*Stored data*
----------
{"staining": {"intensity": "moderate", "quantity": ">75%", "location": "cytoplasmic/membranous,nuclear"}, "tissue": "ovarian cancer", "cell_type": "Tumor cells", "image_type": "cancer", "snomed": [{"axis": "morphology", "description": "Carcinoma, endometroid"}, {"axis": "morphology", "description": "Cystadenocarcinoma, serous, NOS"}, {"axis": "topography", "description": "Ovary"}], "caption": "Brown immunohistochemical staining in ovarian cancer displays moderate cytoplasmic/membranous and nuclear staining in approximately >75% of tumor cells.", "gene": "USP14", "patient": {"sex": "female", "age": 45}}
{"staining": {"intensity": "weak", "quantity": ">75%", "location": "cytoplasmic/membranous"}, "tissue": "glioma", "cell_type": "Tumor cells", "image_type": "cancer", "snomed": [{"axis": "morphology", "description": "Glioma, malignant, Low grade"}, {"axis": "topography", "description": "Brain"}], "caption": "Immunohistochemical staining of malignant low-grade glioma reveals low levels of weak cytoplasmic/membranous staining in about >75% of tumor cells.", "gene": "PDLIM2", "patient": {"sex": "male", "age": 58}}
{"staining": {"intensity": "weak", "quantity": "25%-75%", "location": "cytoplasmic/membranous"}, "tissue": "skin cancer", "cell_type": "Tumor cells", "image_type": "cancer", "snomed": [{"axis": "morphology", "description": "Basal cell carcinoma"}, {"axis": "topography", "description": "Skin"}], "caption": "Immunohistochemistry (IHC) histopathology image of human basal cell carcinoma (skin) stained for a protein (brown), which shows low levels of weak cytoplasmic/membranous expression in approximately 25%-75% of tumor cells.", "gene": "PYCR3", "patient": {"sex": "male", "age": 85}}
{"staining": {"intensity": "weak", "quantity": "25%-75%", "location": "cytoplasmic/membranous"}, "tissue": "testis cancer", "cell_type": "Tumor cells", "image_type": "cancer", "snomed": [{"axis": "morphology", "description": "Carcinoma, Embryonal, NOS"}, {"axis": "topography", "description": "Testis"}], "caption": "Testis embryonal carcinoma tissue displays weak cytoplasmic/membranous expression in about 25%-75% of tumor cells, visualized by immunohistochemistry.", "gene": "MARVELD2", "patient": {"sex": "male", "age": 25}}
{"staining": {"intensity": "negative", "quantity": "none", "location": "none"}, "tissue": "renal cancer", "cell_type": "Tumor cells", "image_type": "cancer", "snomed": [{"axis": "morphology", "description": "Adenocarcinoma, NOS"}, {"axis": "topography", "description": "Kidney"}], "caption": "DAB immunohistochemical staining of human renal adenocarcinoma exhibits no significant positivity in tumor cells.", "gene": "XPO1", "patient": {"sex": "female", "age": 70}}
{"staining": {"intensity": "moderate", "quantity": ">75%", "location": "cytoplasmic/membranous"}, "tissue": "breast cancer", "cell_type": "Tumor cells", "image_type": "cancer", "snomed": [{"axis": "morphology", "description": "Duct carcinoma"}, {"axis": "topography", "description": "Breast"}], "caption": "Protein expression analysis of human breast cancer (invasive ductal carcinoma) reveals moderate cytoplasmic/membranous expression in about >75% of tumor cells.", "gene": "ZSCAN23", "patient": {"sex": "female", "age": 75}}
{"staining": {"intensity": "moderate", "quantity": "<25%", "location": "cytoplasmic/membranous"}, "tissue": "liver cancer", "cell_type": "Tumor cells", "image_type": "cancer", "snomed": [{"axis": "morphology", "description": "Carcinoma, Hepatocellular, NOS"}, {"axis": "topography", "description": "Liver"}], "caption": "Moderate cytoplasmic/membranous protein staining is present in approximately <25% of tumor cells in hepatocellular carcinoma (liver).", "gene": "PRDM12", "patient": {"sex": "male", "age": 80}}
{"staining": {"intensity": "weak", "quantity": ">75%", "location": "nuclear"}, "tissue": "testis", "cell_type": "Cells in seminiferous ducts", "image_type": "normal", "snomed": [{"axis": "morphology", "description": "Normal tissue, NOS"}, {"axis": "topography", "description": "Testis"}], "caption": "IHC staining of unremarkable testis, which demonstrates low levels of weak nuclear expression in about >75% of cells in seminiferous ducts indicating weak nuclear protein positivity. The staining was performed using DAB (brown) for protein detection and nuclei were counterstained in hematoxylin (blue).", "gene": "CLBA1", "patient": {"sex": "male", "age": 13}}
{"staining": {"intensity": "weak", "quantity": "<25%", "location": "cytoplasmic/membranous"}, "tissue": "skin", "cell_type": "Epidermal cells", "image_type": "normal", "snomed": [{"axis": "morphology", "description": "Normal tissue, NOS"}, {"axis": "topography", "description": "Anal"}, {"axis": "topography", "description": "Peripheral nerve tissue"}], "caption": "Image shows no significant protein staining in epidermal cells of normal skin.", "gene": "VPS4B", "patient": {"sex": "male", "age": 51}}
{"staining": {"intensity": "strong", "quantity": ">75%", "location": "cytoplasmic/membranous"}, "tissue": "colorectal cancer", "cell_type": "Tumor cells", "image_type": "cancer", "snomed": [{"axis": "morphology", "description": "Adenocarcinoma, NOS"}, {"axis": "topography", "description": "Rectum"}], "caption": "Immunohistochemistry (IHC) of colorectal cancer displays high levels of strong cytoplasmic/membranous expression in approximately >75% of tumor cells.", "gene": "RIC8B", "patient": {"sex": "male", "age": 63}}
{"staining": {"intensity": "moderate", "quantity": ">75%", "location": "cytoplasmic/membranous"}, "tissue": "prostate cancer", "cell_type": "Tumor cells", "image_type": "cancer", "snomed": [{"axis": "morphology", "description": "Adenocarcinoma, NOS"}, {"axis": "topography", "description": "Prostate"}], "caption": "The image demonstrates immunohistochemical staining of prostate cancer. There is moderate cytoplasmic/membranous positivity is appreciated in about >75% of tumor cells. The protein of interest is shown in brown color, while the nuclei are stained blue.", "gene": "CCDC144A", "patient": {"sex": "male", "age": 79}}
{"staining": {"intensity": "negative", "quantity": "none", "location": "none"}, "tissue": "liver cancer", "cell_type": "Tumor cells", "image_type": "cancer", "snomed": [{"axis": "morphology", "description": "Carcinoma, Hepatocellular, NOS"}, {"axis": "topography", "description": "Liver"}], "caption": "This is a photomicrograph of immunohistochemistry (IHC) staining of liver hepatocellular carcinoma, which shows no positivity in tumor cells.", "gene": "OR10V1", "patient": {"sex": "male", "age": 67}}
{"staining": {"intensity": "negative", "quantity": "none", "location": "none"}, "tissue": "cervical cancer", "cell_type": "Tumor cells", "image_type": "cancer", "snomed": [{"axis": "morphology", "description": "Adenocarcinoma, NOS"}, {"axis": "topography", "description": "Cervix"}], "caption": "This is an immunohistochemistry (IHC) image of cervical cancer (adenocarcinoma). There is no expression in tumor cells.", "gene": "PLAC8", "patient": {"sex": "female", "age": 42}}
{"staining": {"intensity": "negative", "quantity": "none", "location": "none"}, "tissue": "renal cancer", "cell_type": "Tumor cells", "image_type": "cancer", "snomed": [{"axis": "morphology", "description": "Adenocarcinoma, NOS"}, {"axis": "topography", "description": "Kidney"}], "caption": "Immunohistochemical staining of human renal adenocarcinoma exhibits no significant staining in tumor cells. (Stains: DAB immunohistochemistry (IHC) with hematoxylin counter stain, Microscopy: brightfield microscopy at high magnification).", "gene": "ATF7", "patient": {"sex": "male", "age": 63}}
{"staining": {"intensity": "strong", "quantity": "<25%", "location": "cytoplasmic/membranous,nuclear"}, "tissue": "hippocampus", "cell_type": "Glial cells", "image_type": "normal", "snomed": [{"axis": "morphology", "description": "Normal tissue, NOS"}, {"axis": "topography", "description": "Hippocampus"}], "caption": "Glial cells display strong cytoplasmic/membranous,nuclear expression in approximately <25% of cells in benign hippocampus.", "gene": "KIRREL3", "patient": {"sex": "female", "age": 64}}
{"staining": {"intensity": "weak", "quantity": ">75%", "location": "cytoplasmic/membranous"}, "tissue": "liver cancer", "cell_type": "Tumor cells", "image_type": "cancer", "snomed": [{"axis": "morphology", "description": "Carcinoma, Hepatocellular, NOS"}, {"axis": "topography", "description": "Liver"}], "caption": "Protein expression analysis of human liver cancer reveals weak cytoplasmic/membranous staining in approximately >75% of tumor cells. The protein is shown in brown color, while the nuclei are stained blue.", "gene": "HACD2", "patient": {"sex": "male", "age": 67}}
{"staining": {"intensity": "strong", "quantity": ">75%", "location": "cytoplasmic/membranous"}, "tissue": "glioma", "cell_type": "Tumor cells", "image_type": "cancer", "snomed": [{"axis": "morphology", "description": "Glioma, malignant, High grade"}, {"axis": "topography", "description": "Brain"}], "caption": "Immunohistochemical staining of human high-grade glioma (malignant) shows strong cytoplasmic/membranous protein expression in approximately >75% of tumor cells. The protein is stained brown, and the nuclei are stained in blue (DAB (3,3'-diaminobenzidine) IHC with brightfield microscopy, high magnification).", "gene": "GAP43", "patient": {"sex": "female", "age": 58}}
----------
*Activity*
Transcribe the records above exactly, from the opening line down to and including the line with "staining of malignant".

*Final answer*
{"staining": {"intensity": "moderate", "quantity": ">75%", "location": "cytoplasmic/membranous,nuclear"}, "tissue": "ovarian cancer", "cell_type": "Tumor cells", "image_type": "cancer", "snomed": [{"axis": "morphology", "description": "Carcinoma, endometroid"}, {"axis": "morphology", "description": "Cystadenocarcinoma, serous, NOS"}, {"axis": "topography", "description": "Ovary"}], "caption": "Brown immunohistochemical staining in ovarian cancer displays moderate cytoplasmic/membranous and nuclear staining in approximately >75% of tumor cells.", "gene": "USP14", "patient": {"sex": "female", "age": 45}}
{"staining": {"intensity": "weak", "quantity": ">75%", "location": "cytoplasmic/membranous"}, "tissue": "glioma", "cell_type": "Tumor cells", "image_type": "cancer", "snomed": [{"axis": "morphology", "description": "Glioma, malignant, Low grade"}, {"axis": "topography", "description": "Brain"}], "caption": "Immunohistochemical staining of malignant low-grade glioma reveals low levels of weak cytoplasmic/membranous staining in about >75% of tumor cells.", "gene": "PDLIM2", "patient": {"sex": "male", "age": 58}}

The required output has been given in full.